Runs in background after every session. Index stays fresh automatically.

Scripts Reference

setup_rag.py - Interactive setup (run once)
Auto-detects structure, scans patterns, generates files.

index_codebase.py - Index codebase into ChromaDB
Fixed: Windows encoding, ChromaDB metadata, robust paths.
Run after setup, then weekly or after major changes.

check_constraints.py - Query constraints (PRIMARY tool for agents)
Returns relevant constraints, patterns, code examples.
Usage: python check_constraints.py "change description"

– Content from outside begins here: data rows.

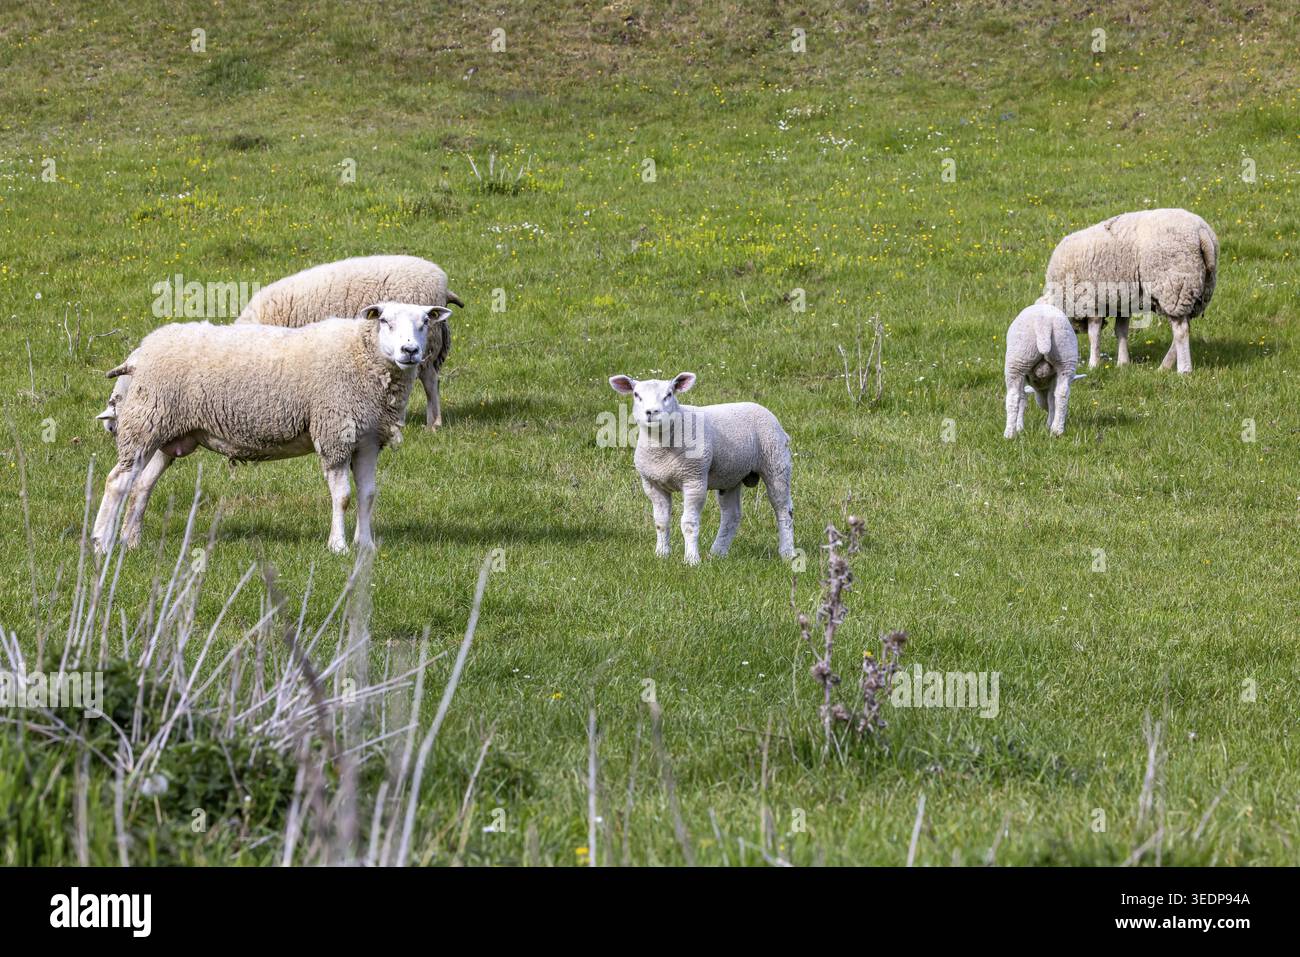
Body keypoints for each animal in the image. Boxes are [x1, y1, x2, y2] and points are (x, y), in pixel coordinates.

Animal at [91, 302, 451, 555]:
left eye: (425, 322)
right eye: (385, 321)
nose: (410, 351)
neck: (363, 356)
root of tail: (140, 352)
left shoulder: (367, 438)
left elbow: (368, 494)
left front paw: (366, 546)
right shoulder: (334, 432)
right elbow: (344, 496)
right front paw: (338, 546)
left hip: (167, 434)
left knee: (141, 485)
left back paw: (130, 541)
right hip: (145, 423)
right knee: (117, 482)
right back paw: (101, 543)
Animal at [607, 372, 794, 565]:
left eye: (669, 394)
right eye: (636, 395)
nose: (652, 412)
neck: (661, 449)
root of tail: (760, 407)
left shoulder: (694, 479)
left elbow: (689, 523)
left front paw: (691, 560)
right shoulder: (653, 484)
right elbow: (661, 522)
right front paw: (661, 554)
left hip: (776, 462)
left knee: (784, 510)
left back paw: (787, 553)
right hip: (730, 475)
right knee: (732, 515)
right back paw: (718, 552)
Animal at [1004, 303, 1080, 438]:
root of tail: (1044, 322)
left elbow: (1022, 399)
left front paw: (1019, 427)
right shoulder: (1053, 377)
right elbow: (1051, 400)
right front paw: (1050, 424)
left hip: (1018, 359)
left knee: (1013, 397)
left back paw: (1009, 433)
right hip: (1066, 356)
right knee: (1062, 394)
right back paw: (1057, 430)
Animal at [1042, 208, 1218, 373]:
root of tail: (1201, 232)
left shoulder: (1091, 301)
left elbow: (1094, 335)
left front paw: (1093, 364)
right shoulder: (1122, 302)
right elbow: (1121, 331)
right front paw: (1123, 363)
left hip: (1174, 287)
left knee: (1181, 331)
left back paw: (1183, 370)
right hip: (1195, 290)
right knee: (1184, 328)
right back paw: (1164, 367)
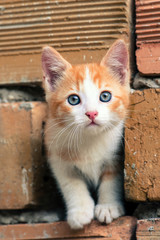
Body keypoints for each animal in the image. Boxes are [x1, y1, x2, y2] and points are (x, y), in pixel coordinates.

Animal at [41, 40, 130, 230]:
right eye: (73, 100)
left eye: (105, 96)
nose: (91, 113)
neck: (90, 140)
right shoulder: (56, 154)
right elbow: (71, 183)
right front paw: (80, 212)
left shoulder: (116, 153)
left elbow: (112, 179)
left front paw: (108, 206)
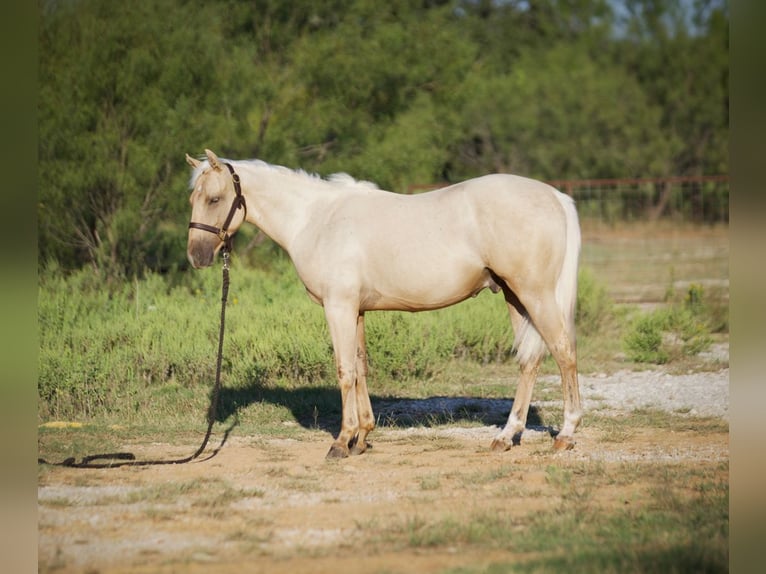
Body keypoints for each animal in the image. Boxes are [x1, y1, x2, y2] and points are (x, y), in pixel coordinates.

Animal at [186, 149, 582, 459]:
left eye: (215, 199)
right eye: (194, 199)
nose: (196, 256)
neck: (316, 219)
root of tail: (554, 196)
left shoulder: (339, 307)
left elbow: (345, 370)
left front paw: (342, 441)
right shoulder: (357, 310)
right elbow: (361, 367)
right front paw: (362, 437)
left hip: (535, 294)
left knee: (564, 352)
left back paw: (565, 435)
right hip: (516, 297)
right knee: (529, 360)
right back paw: (506, 436)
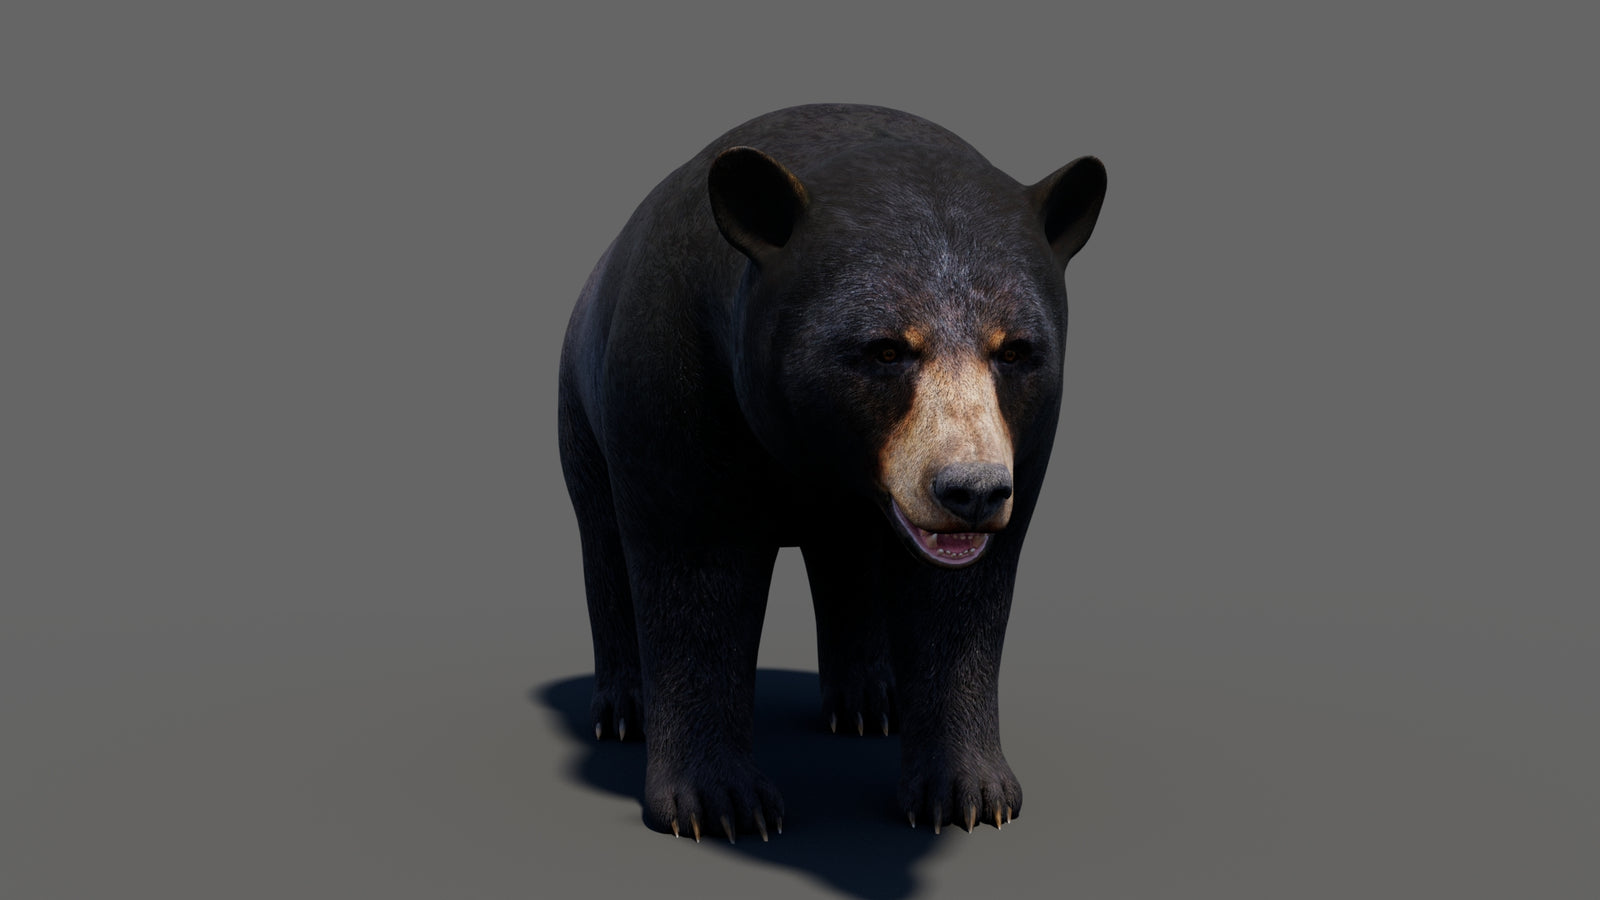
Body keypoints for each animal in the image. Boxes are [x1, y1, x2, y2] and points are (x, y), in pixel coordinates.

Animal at [557, 103, 1105, 842]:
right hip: (579, 407)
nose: (971, 491)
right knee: (602, 540)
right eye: (885, 350)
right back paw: (623, 709)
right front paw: (719, 803)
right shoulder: (674, 381)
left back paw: (870, 701)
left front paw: (970, 792)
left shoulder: (1025, 442)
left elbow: (964, 598)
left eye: (1015, 351)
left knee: (849, 560)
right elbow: (693, 572)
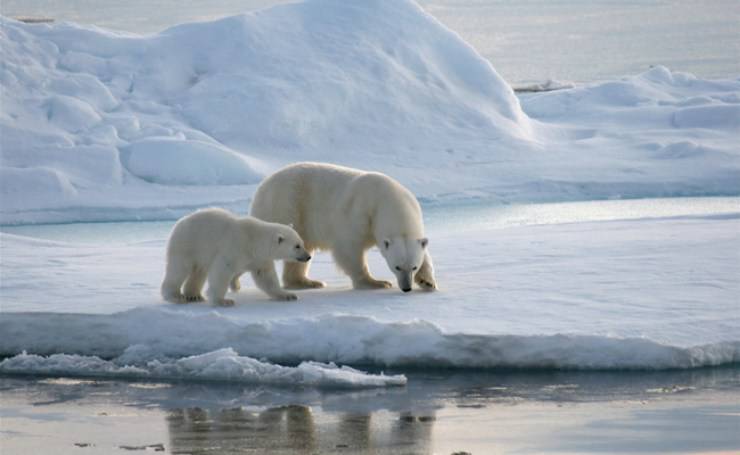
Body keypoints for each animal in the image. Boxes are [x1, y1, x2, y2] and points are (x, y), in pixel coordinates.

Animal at [234, 162, 436, 294]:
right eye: (396, 267)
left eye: (414, 266)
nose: (406, 288)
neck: (386, 199)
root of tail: (262, 186)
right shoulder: (360, 213)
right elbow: (349, 247)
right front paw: (376, 283)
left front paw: (428, 282)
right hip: (287, 206)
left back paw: (308, 282)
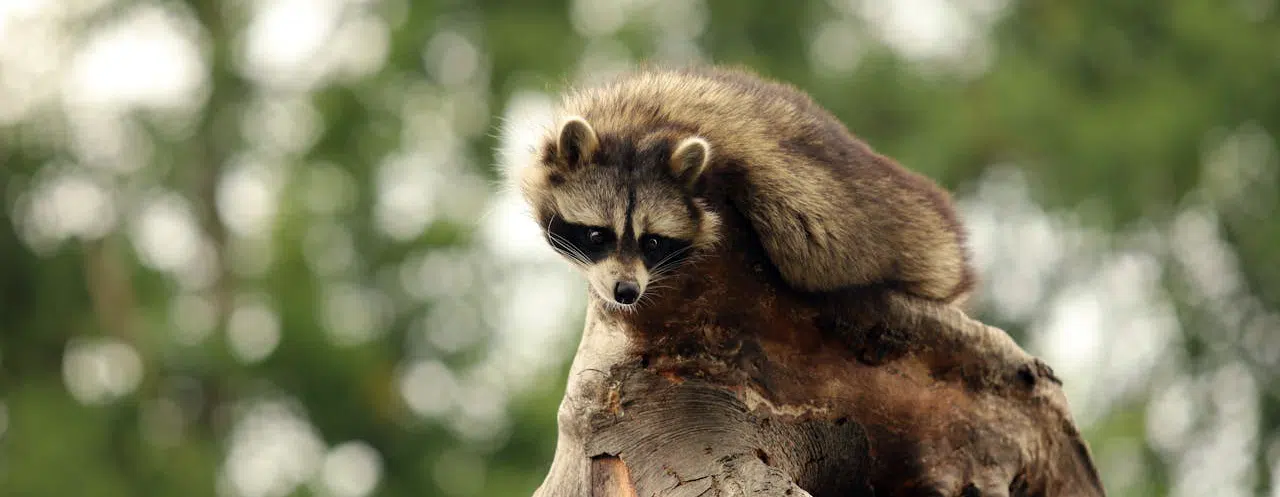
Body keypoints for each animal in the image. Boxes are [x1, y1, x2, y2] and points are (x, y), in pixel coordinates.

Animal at [507, 65, 974, 309]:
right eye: (596, 234)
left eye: (653, 242)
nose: (627, 292)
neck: (643, 126)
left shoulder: (784, 184)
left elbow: (817, 245)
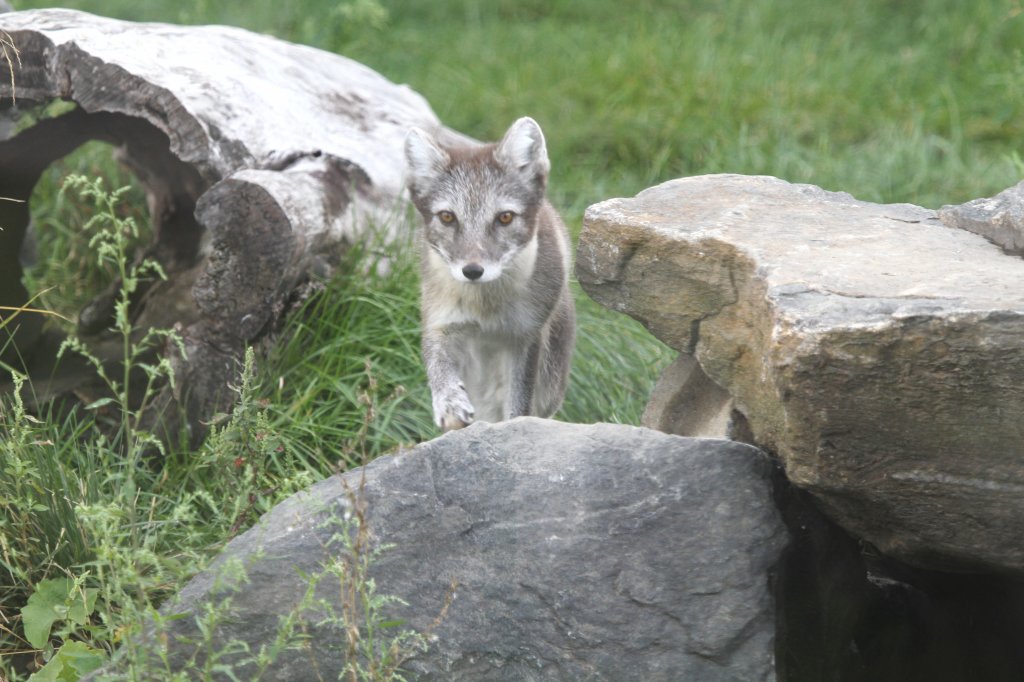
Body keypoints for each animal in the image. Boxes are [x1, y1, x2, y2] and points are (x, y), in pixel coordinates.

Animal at [401, 114, 577, 428]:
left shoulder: (526, 337)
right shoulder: (439, 321)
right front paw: (449, 403)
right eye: (447, 217)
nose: (472, 271)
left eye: (504, 217)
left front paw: (513, 428)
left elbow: (519, 404)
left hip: (551, 382)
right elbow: (438, 367)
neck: (485, 313)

query_impact.py - Show dependency blast radius
Shows exports, imports, similar files.
Usage: python query_impact.py path/to/file.js

health_check.py - Verify system health
Run daily (automate via cron).
Usage: python health_check.py

Key Fixes from Feedback

  1. Windows Encoding: All files read with encoding='utf-8'
  2. ChromaDB Metadata: Lists converted to comma-separated strings
  3. Path Detection: Robust auto-detection instead of assuming flat structure
  4. Pattern Generation: Scans YOUR code, documents YOUR patterns (not templates)
  5. One-Command Setup: setup_rag.py does everything interactively

Troubleshooting

"Collection not found"
Run python index_codebase.py

"Query returns no results"
Run python health_check.py then python index_codebase.py

"Agent ignored constraints"
Verify orchestrator ran check_constraints.py BEFORE delegation.
Ensure Task included actual constraint text.

"Setup failed to detect structure"
Manually specify paths when prompted.

Why This Works

  1. Weighted collections: Constraints (10x) appear before random code (1x)
  2. Auto-generated patterns: Documents YOUR actual code, not generic templates
  3. Metadata extraction: Tracks imports, exports, API endpoints, WebSocket events
  4. Impact analysis: Shows blast radius before breaking things
  5. Health checks: Catches degradation proactively
  6. Simple stack: ChromaDB + sentence-transformers (no flaky external deps)
  7. Windows compatible: Fixed encoding and metadata issues